Salah satu poin penting dalam revisi tatib DPR yang disahkan rapat paripurna pada Selasa (4/2) yakni memberikan kewenangan tambahan kepada DPR mengevaluasi berkala pejabat dan pimpinan lembaga yang diajukan, disetujui atau diberikan pertimbangan oleh DPR. Evaluasi itu tidak mustahil berujung pada pencopotan atau pemberhentian.
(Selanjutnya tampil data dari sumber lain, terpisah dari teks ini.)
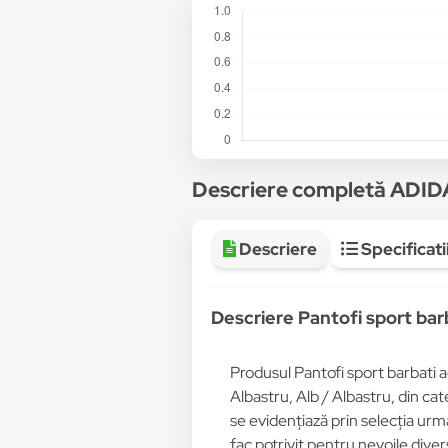
Descriere completă ADI
Descriere
Specificati
Descriere Pantofi sport ba
Produsul Pantofi sport barbati
Albastru, Alb / Albastru, din ca
se evidențiază prin selecția urma
fac potrivit pentru nevoile dive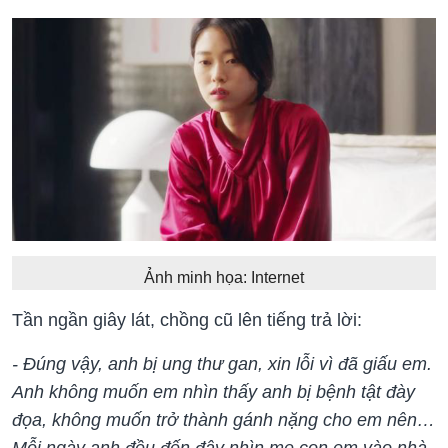
Ảnh minh họa: Internet
Tần ngần giây lát, chồng cũ lên tiếng trả lời:
- Đúng vậy, anh bị ung thư gan, xin lỗi vì đã giấu em.
Anh không muốn em nhìn thấy anh bị bệnh tật đày
đọa, không muốn trở thành gánh nặng cho em nên…
Mỗi ngày anh đều đến đây nhìn mẹ con em vào nhà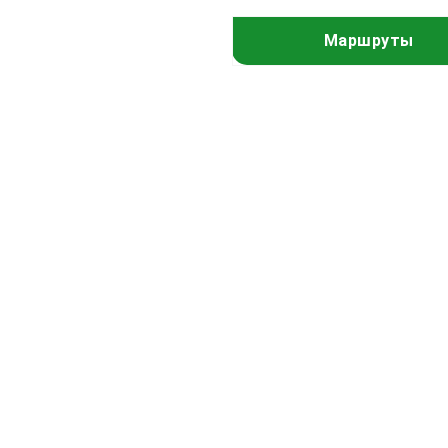
Маршруты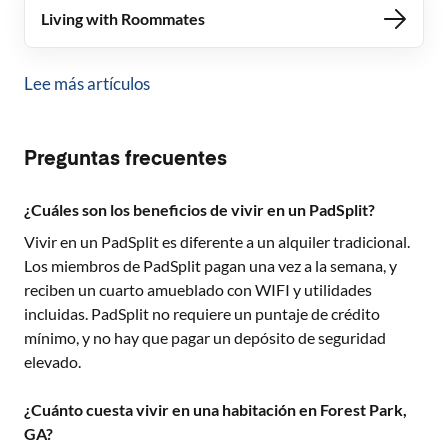
Living with Roommates
Lee más artículos
Preguntas frecuentes
¿Cuáles son los beneficios de vivir en un PadSplit?
Vivir en un PadSplit es diferente a un alquiler tradicional.
Los miembros de PadSplit pagan una vez a la semana, y
reciben un cuarto amueblado con WIFI y utilidades
incluidas. PadSplit no requiere un puntaje de crédito
mínimo, y no hay que pagar un depósito de seguridad
elevado.
¿Cuánto cuesta vivir en una habitación en Forest Park,
GA?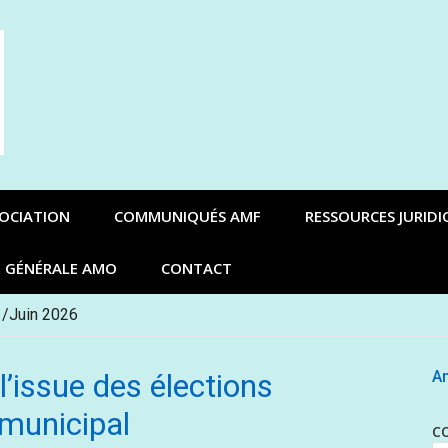
SOCIATION
COMMUNIQUÉS AMF
RESSOURCES JURIDI
E GÉNÉRALE AMO
CONTACT
 /Juin 2026
l’issue des élections
An
 municipal
C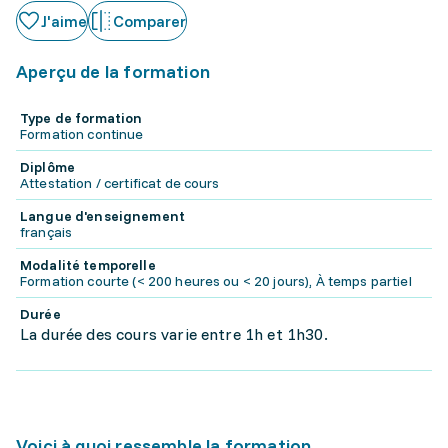
J'aime
Comparer
Aperçu de la formation
Type de formation
Formation continue
Diplôme
Attestation / certificat de cours
Langue d'enseignement
français
Modalité temporelle
Formation courte (< 200 heures ou < 20 jours), À temps partiel
Durée
La durée des cours varie entre 1h et 1h30.
Voici à quoi ressemble la formation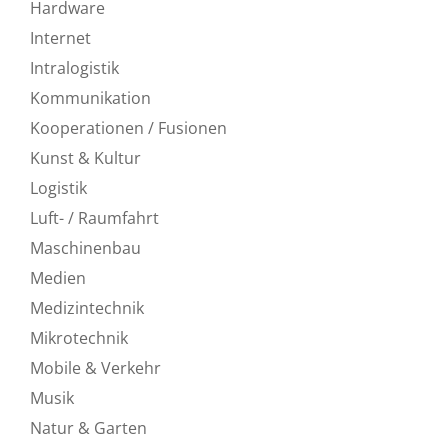
Hardware
Internet
Intralogistik
Kommunikation
Kooperationen / Fusionen
Kunst & Kultur
Logistik
Luft- / Raumfahrt
Maschinenbau
Medien
Medizintechnik
Mikrotechnik
Mobile & Verkehr
Musik
Natur & Garten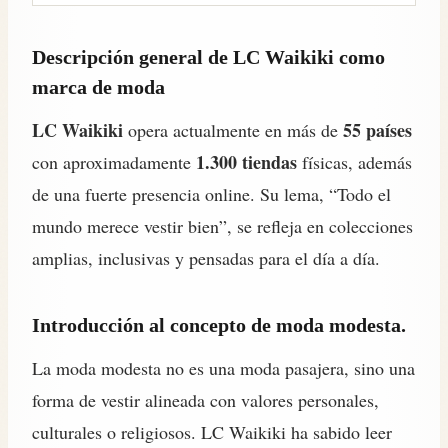
Descripción general de LC Waikiki como
marca de moda
LC Waikiki
55 países
opera actualmente en más de
1.300 tiendas
con aproximadamente
físicas, además
de una fuerte presencia online. Su lema, “Todo el
mundo merece vestir bien”, se refleja en colecciones
amplias, inclusivas y pensadas para el día a día.
Introducción al concepto de moda modesta.
La moda modesta no es una moda pasajera, sino una
forma de vestir alineada con valores personales,
culturales o religiosos. LC Waikiki ha sabido leer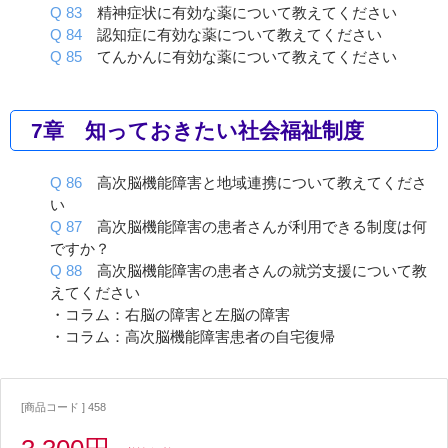
Q 83
精神症状に有効な薬について教えてください
Q 84
認知症に有効な薬について教えてください
Q 85
てんかんに有効な薬について教えてください
7章 知っておきたい社会福祉制度
Q 86
高次脳機能障害と地域連携について教えてくださ
い
Q 87
高次脳機能障害の患者さんが利用できる制度は何
ですか？
Q 88
高次脳機能障害の患者さんの就労支援について教
えてください
・コラム：右脳の障害と左脳の障害
・コラム：高次脳機能障害患者の自宅復帰
[商品コード ] 458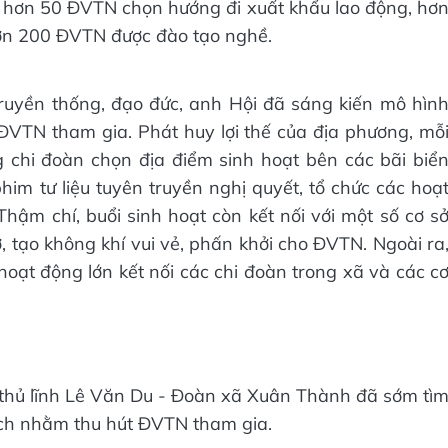
 hơn 50 ĐVTN chọn hướng đi xuất khẩu lao động, hơ
ơn 200 ĐVTN được đào tạo nghề.
truyền thống, đạo đức, anh Hội đã sáng kiến mô hìn
ĐVTN tham gia. Phát huy lợi thế của địa phương, mỗ
g chi đoàn chọn địa điểm sinh hoạt bên các bãi biể
phim tư liệu tuyên truyền nghị quyết, tổ chức các hoạ
Thậm chí, buổi sinh hoạt còn kết nối với một số cơ s
, tạo không khí vui vẻ, phấn khởi cho ĐVTN. Ngoài ra
hoạt động lớn kết nối các chi đoàn trong xã và các c
 thủ lĩnh Lê Văn Du - Đoàn xã Xuân Thành đã sớm tì
ích nhằm thu hút ĐVTN tham gia.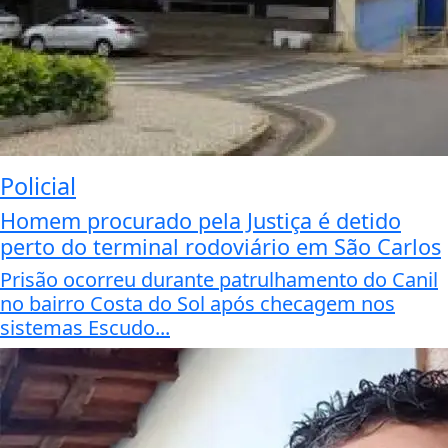
Policial
Homem procurado pela Justiça é detido
perto do terminal rodoviário em São Carlos
Prisão ocorreu durante patrulhamento do Canil
no bairro Costa do Sol após checagem nos
sistemas Escudo...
Adapun para pejabat itu dapat meliputi pimpinan KPK, komisioner Komisi Pemilihan Umum (KPU) dan Badan Pengawas Pemilu (Bawaslu), hakim Mahkamah Agung (MA), hakim Mahkamah Konstitusi (MK), serta gubernur Bank Indonesia, dan dewan komisioner Otoritas Jasa Keuangan (OJK).
Dikatakan Tanak, surat keputusan pemberhentian pejabat jika ditinjau dari sudut pandang hukum administrasi negara hanya dapat dilakukan oleh pejabat dari lembaga yang mengangkat pejabat tersebut atau surat keputusan pengangkatan dinyatakan batal atau tidak sah oleh putusan pengadilan tata usaha negara (PTUN) berdasarkan gugatan yang diajukan oleh orang atau badan yang merasa kepentingannya dirugikan. Hal itu diatur dalam UU Nomor 5 Tahun 1986 tentang peradilan tata usaha negara.
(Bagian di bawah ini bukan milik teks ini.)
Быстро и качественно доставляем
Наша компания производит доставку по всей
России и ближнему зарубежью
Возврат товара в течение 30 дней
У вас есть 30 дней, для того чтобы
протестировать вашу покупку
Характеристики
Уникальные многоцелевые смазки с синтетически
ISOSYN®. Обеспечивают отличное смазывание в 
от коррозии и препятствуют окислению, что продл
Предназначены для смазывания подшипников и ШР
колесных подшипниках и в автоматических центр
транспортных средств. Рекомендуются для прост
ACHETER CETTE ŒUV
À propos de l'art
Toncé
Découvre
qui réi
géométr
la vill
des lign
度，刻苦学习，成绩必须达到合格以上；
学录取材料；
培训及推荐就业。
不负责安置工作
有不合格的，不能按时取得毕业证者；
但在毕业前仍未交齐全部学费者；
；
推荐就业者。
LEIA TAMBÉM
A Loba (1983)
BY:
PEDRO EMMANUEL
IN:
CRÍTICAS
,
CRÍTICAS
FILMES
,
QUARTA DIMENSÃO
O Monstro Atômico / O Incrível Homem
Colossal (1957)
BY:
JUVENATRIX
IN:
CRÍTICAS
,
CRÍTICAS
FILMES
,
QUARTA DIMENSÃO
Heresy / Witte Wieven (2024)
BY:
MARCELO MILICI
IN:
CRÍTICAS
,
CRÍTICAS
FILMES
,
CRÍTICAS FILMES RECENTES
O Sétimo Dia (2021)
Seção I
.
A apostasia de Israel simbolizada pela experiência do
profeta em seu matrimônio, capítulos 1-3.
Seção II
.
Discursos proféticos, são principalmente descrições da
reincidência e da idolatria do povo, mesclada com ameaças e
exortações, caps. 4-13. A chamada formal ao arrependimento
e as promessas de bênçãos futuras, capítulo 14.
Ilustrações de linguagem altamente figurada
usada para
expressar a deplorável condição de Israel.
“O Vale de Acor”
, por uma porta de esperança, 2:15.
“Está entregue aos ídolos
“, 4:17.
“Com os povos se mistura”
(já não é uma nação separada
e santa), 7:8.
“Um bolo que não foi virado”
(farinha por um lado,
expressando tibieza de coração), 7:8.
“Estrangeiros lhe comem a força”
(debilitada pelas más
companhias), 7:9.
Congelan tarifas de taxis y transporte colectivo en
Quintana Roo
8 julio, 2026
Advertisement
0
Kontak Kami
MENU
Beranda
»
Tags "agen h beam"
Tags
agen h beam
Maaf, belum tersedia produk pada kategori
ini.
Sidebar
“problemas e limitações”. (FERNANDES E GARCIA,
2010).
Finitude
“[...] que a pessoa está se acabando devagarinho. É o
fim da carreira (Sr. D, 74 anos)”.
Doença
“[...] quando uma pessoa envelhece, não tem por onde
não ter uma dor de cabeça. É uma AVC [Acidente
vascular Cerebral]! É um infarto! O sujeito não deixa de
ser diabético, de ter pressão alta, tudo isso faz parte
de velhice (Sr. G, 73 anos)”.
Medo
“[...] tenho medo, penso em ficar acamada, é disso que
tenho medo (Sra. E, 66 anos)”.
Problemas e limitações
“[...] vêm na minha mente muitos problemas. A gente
Selain itu, kata Tanak, ditinjau dari sudut pandang hukum tata negara, khususnya mengenai urutan peraturan perundang-undangan yang diatur Pasal 7 dan Pasal 8 UU Nomor 12 Tahun 2011 tentang Pembentukan Peraturan Perundang- Undangan, posisi peraturan DPR berada di bawah UU. “Bila ada pihak yang merasa kepentingannya dirugikan oleh peraturan DPR tersebut, yang bersangkutan dapat mengajukan permohonan judicial review ke MA,” tutur dia.
Dalam konteks pimpinan KPK, lanjut Tanak, pemberhentian pimpinan KPK hanya dapat dilakukan oleh presiden atau putusan PTUN. Selain itu, ditekankan Tanak, pemberhentian pimpinan KPK juga harus sesuai dengan UU Nomor 19 Tahun 2019 tentang KPK.
Disebutkan dalam Pasal 32 UU 19/2019, pimpinan KPK berhenti atau diberhentikan karena meninggal dunia, berakhir masa jabatannya, melakukan perbuatan tercela, menjadi terdakwa karena melakukan tindak pidana kejahatan, berhalangan tetap atau secara terus-menerus selama lebih dari 3 bulan tidak dapat melaksanakan tugasnya, mengundurkan diri, atau dikenai sanksi berdasarkan UU KPK.
“Surat Keputusan Pemberhentiannya harus sesuai dengan ketentuan yang diatur dalam UU No. 19 Tahun 2019 yang mengatur mengenai syarat Pemberhentian Pimpinan KPK,” tegas Tanak.